STRATEGIE23. Dezember 2024

Schatten-KI – das unterschätzte Risiko: Robuste KI-Governance notwendig

Warnt vor Schatten-KI ... KI die nicht freigegeben ist: Prof. Dr. Marco Barenkamp, LMIS AG
Prof. Dr. Marco Barenkamp, LMIS AGProf. Dr. Marco Barenkamp 

Immer mehr deutsche Wissens­arbeiter nutzen KI-Tools, die nicht von ihrem Arbeitgeber/Unternehmen freigegeben sind – Schatten-KI. Doch nicht vom Unternehmen bereitgestellte KI-Tools können für diese ein erhebliches Risiko darstellen, warnen Fachleute. Eine Implementierung einer robusten KI-Governance ist dringend notwendig.

von Prof. Dr. Marco Barenkamp, LMIS AG

Laut der aktuellen Studie „Chasing Shadows – Getting Ahead of Shadow AI“ der Software AG (Download), für die über 6.000 Wissensarbeiter aus den USA, Großbritannien und Deutschland befragt wurden, soll mehr als die Hälfte aller Mitarbeiter solche sogenannte „Schatten-KI“ nutzen.

Wie die Studie zeigt, sind persönliche KI-Tools für viele Mitarbeiter so wertvoll, dass sie sich weigern würden, diese Hilfsmittel aufzugeben, selbst wenn ihr Unternehmen sie komplett verböte. So äußerte sich immerhin rund die Hälfte der für die Untersuchung Befragten: global 46 Prozent, in Deutschland sogar 49 Prozent. Dies sei ein deutliches Signal an die Unternehmen, dass sie robustere und umfassendere KI-Strategien benötigen, um zu verhindern, dass sie ihr Unternehmen erheblichen Risiken aussetzen, kommentieren die Verfasser der Studie.
----
Aufgaben und Übungen:
1) Übersetzen Sie diesen Satz aus dem Lesetext ins Englische: „Immer mehr deutsche Wissensarbeiter nutzen KI-Tools, die nicht von ihrem Arbeitgeber/Unternehmen freigegeben sind – Schatten-KI.“
2) Beantworten Sie anhand des Lesetextes kurz diese Fragen:
(a) Was ist laut Einleitung dringend notwendig?
(b) Wie viele Wissensarbeiter wurden für die Studie der Software AG befragt?
(c) Wie viel Prozent der Befragten in Deutschland würden ihre KI-Tools auch bei einem vollständigen Verbot nicht aufgeben?
----
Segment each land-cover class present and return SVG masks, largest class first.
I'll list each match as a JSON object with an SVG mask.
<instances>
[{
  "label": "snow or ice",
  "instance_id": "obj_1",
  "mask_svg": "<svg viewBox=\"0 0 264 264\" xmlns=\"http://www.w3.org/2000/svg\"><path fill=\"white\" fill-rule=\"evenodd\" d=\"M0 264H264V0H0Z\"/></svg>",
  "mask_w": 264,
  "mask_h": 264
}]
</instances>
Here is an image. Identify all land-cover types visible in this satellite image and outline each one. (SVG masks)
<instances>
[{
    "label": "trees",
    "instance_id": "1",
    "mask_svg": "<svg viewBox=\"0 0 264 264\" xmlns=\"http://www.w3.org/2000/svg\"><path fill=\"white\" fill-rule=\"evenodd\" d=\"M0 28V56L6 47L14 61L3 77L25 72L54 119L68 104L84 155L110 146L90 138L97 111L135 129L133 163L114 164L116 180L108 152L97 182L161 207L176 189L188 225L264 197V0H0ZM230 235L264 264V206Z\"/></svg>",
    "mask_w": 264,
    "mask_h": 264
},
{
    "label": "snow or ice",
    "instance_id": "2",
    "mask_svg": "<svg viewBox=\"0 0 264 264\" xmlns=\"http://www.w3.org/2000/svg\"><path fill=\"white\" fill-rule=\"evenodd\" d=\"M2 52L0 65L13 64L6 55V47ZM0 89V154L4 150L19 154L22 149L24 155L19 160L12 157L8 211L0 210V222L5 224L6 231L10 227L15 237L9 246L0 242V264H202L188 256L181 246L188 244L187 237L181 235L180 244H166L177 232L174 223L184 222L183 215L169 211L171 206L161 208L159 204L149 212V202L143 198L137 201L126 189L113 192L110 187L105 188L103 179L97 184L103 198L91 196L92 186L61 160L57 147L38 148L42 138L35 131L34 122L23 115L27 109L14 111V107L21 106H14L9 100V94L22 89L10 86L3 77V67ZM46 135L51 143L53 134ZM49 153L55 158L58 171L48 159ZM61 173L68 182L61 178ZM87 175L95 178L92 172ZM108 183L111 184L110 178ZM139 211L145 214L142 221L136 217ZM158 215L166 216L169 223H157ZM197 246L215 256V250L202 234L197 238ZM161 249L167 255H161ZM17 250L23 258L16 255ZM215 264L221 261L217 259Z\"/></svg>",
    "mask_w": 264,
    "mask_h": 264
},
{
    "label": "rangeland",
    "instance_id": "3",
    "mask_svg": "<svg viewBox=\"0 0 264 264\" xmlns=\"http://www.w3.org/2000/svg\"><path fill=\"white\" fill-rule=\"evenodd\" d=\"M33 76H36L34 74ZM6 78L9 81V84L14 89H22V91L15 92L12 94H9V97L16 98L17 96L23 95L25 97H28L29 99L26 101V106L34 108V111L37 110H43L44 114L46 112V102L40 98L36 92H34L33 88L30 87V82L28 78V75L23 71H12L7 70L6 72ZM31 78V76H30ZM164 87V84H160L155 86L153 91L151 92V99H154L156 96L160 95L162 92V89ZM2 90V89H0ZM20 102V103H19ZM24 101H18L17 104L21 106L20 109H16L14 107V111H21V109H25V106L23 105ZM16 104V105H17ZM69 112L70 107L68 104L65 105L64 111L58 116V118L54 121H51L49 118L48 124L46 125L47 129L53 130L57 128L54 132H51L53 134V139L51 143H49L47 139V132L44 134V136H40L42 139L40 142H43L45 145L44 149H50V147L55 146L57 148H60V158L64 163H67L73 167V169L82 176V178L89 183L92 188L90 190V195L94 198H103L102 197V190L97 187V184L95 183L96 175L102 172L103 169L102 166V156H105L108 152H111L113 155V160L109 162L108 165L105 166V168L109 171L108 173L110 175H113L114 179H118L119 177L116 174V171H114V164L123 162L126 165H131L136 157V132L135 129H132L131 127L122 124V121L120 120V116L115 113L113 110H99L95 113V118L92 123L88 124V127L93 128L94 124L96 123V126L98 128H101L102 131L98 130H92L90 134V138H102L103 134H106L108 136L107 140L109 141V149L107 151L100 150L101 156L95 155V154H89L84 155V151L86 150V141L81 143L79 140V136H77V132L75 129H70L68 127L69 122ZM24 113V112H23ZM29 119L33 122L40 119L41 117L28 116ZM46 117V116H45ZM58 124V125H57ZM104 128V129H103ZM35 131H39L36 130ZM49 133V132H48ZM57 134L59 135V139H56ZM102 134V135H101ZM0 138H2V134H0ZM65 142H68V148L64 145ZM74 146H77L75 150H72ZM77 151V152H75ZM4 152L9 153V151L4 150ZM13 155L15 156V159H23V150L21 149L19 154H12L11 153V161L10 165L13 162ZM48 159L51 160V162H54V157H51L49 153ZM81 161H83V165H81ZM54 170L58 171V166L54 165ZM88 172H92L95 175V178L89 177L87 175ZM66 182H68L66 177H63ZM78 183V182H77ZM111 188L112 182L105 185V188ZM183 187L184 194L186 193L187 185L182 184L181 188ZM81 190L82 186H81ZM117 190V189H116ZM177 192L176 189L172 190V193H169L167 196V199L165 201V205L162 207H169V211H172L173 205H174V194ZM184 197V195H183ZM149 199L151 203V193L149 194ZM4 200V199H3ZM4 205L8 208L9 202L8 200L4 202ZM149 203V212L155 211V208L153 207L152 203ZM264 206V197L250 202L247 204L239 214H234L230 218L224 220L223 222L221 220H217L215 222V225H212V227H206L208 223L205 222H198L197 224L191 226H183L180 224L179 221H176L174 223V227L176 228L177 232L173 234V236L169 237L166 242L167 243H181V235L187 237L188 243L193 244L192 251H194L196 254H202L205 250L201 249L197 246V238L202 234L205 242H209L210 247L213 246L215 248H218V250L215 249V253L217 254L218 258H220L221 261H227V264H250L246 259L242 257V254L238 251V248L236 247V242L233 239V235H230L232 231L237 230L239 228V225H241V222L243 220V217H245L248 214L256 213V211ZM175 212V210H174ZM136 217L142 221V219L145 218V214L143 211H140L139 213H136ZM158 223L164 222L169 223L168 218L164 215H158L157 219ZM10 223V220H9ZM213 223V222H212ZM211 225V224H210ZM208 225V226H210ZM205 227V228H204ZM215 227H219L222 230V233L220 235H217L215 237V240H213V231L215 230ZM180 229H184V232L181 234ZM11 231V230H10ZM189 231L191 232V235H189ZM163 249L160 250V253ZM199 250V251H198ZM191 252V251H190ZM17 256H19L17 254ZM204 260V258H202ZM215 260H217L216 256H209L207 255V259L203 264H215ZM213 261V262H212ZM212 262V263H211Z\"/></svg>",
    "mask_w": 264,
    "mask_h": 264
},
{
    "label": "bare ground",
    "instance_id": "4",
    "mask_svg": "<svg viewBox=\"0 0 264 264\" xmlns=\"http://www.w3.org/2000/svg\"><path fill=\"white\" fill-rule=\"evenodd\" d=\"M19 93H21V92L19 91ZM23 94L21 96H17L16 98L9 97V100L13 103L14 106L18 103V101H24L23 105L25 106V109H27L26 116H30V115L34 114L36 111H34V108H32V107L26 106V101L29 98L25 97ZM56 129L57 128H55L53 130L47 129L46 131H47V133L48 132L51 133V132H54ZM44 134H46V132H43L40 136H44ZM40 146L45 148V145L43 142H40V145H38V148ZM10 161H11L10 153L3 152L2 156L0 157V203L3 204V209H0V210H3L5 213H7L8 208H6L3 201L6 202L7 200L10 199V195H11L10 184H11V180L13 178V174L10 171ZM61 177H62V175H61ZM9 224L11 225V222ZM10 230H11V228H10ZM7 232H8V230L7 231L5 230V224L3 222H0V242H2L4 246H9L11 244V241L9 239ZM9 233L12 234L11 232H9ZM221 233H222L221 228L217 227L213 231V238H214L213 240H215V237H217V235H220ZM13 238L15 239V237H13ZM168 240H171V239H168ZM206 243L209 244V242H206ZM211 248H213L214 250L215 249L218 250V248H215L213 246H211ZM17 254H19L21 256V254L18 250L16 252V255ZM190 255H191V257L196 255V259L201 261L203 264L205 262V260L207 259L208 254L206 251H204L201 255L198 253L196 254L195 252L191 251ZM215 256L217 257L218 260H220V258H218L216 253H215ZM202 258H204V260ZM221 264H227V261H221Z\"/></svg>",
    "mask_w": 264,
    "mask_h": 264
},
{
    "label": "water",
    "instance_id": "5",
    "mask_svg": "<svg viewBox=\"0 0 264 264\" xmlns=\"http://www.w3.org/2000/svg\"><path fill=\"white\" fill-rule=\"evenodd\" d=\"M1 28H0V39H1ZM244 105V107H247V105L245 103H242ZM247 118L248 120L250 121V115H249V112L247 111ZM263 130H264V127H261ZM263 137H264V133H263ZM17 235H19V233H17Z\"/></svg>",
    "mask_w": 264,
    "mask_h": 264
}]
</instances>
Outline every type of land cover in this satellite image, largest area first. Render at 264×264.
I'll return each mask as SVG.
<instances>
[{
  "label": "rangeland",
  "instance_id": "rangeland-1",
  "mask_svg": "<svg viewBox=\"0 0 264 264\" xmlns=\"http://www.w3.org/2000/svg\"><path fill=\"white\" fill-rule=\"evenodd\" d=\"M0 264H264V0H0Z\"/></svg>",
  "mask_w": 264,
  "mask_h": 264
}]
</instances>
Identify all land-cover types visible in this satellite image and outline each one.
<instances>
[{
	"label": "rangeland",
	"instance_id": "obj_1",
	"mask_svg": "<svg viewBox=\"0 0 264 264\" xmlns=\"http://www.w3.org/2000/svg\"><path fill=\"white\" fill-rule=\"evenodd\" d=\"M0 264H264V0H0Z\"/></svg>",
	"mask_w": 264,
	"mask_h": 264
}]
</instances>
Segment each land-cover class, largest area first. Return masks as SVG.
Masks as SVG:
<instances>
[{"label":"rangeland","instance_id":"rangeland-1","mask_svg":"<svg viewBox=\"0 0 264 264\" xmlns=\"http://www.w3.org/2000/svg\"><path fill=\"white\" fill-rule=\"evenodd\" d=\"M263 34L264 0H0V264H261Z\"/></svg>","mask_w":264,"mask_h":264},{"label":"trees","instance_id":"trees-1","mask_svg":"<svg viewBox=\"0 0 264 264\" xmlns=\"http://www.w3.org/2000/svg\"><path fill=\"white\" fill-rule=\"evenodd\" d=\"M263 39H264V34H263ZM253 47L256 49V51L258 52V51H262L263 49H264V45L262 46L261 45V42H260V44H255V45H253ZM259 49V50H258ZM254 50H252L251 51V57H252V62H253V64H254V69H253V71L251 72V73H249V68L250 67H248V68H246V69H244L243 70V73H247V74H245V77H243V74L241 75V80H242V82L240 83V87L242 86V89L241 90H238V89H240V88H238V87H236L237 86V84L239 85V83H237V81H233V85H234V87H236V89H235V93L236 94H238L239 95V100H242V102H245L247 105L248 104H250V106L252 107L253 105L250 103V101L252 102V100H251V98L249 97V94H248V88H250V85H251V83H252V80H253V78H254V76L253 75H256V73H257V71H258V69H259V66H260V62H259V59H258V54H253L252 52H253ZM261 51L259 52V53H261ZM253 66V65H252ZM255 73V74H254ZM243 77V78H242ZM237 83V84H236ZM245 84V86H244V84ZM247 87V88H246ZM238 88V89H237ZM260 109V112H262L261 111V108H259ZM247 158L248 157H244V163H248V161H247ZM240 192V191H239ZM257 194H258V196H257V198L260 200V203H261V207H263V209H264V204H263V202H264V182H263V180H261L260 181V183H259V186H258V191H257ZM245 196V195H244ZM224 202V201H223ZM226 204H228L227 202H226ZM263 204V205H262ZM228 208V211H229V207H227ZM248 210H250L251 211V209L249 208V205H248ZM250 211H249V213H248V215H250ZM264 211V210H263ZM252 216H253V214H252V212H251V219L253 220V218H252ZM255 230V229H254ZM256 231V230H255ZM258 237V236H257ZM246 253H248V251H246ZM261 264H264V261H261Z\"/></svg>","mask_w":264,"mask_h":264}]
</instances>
----
Schriftliche Antworten:
1) More and more German knowledge workers are using AI tools that have not been approved by their employer/company – shadow AI.

2)
(a) Eine Implementierung einer robusten KI-Governance
(b) Über 6.000
(c) 49 Prozent